Here, we conducted the first evaluation of the AquaSEBS open water evaporation model as implemented in the ECOSTRESS mission and OpenET, applied to MODIS and Landsat data across 19 sites from around the world, making it among the largest open water validations to date. Our paper provides the foundational reference of preliminary results that provide confidence in the model and data, which enable both ECOSTRESS and OpenET to move forward with operational production and public releases of these data, and by which further research can build off. As those data begin to be produced, this evaluation should be re-visited with the new data across more sites. Moreover, further investigation is warranted to increase the sophistication from this analysis, particularly with incorporation of approaches to reduce uncertainties.
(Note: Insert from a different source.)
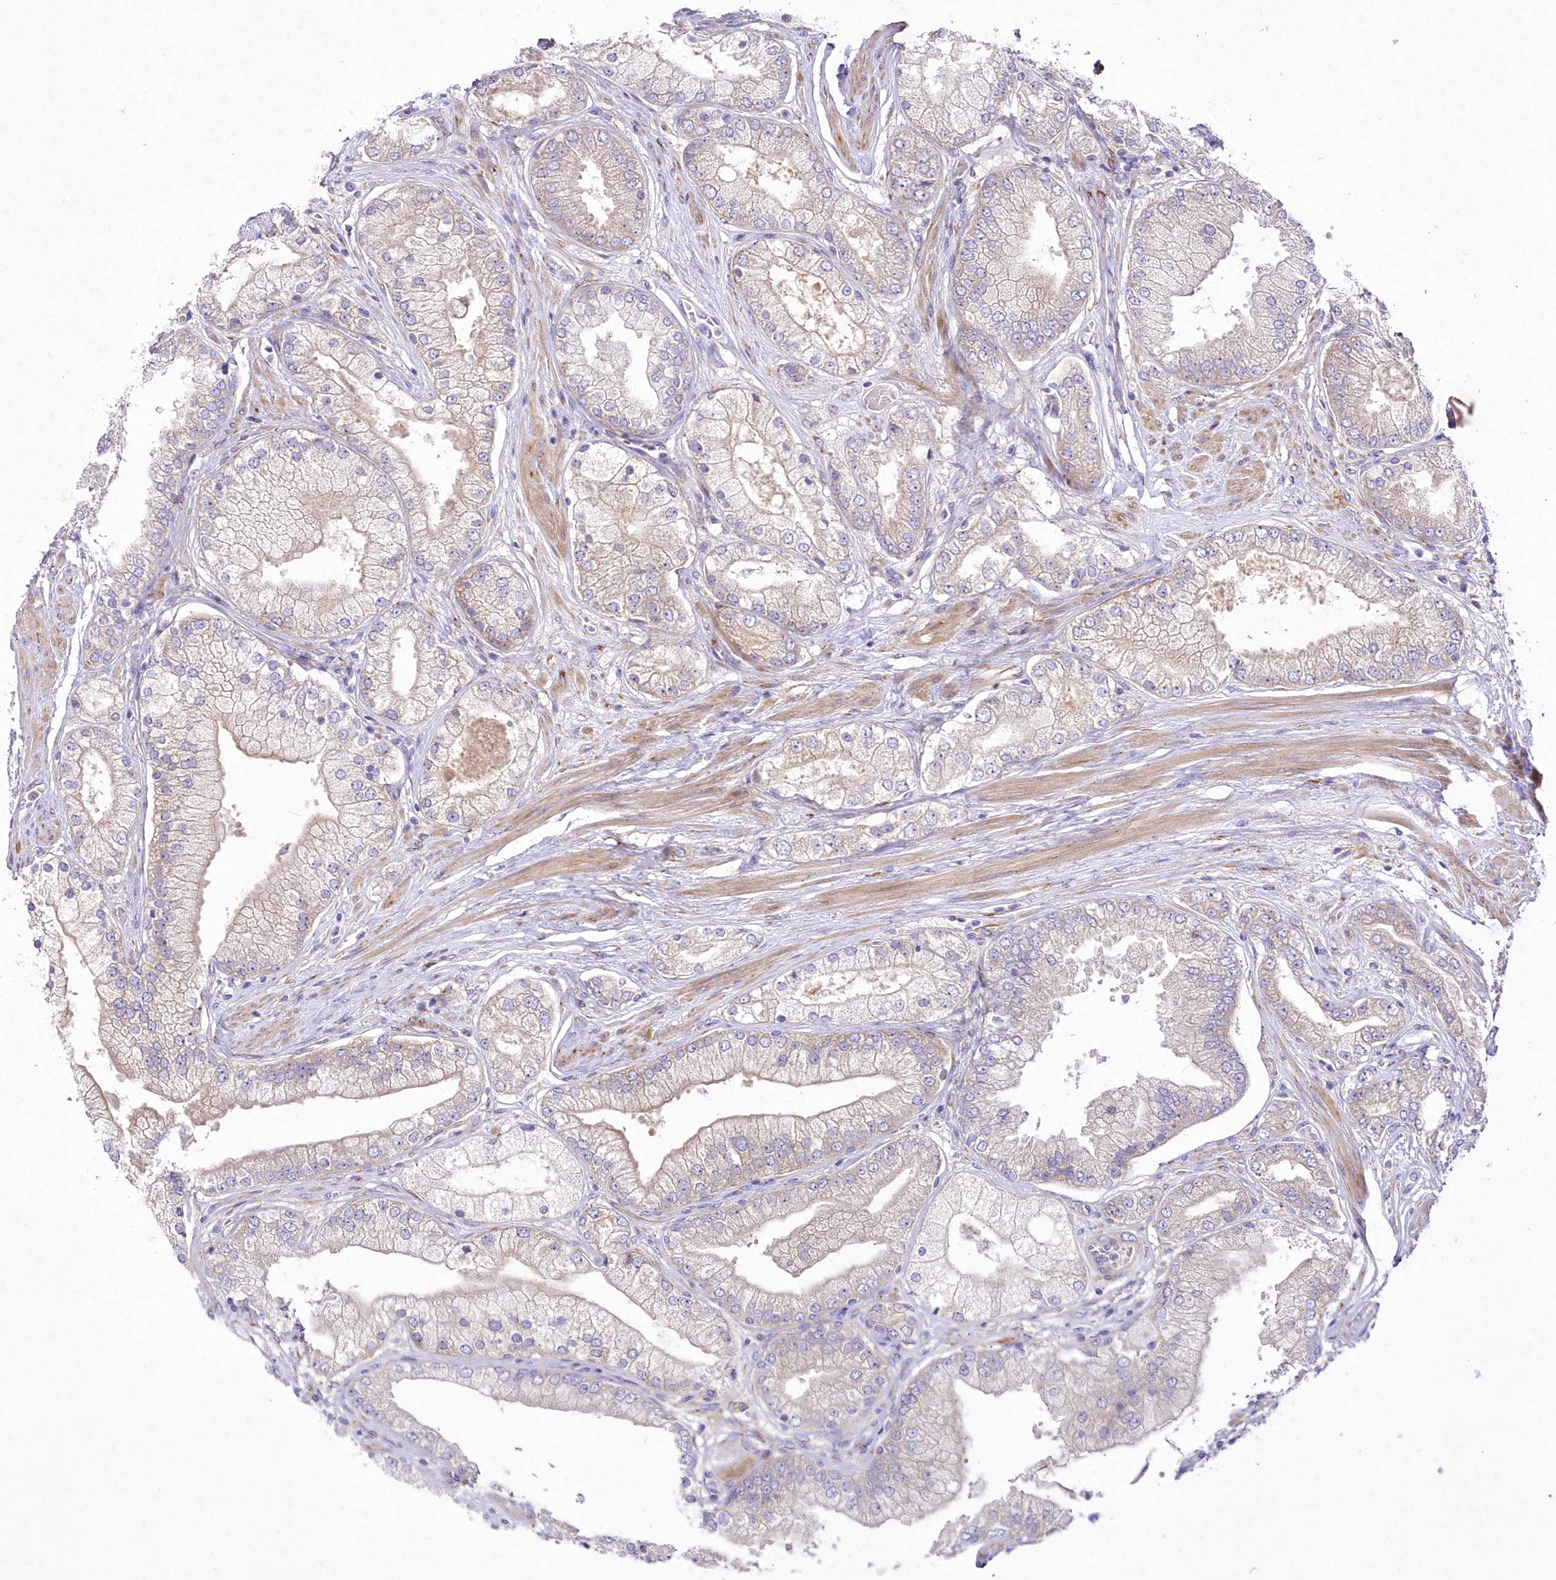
{"staining": {"intensity": "weak", "quantity": "<25%", "location": "cytoplasmic/membranous"}, "tissue": "prostate cancer", "cell_type": "Tumor cells", "image_type": "cancer", "snomed": [{"axis": "morphology", "description": "Adenocarcinoma, High grade"}, {"axis": "topography", "description": "Prostate"}], "caption": "Protein analysis of prostate adenocarcinoma (high-grade) shows no significant positivity in tumor cells. The staining was performed using DAB (3,3'-diaminobenzidine) to visualize the protein expression in brown, while the nuclei were stained in blue with hematoxylin (Magnification: 20x).", "gene": "ARFGEF3", "patient": {"sex": "male", "age": 58}}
These range from improving the quantification of the in situ data error and dynamic footprints to integration with machine learning techniques to predict error. There continues to be scope for improving the mechanistic formulation of the open water evaporation process within AquaSEBS with respect to environmental sensitivities and temporal dynamics for future data production collections and expanded validation sites. Synergies with upcoming missions from SBG, TRISHNA, LSTM, and Hydrosat, as well as SWOT, in conjunction with expanded and standardized in situ networks will be key to ensuring water management and analysis of changes in climate and hydrological cycling best leverage these data as such operational information becomes increasingly important into the future.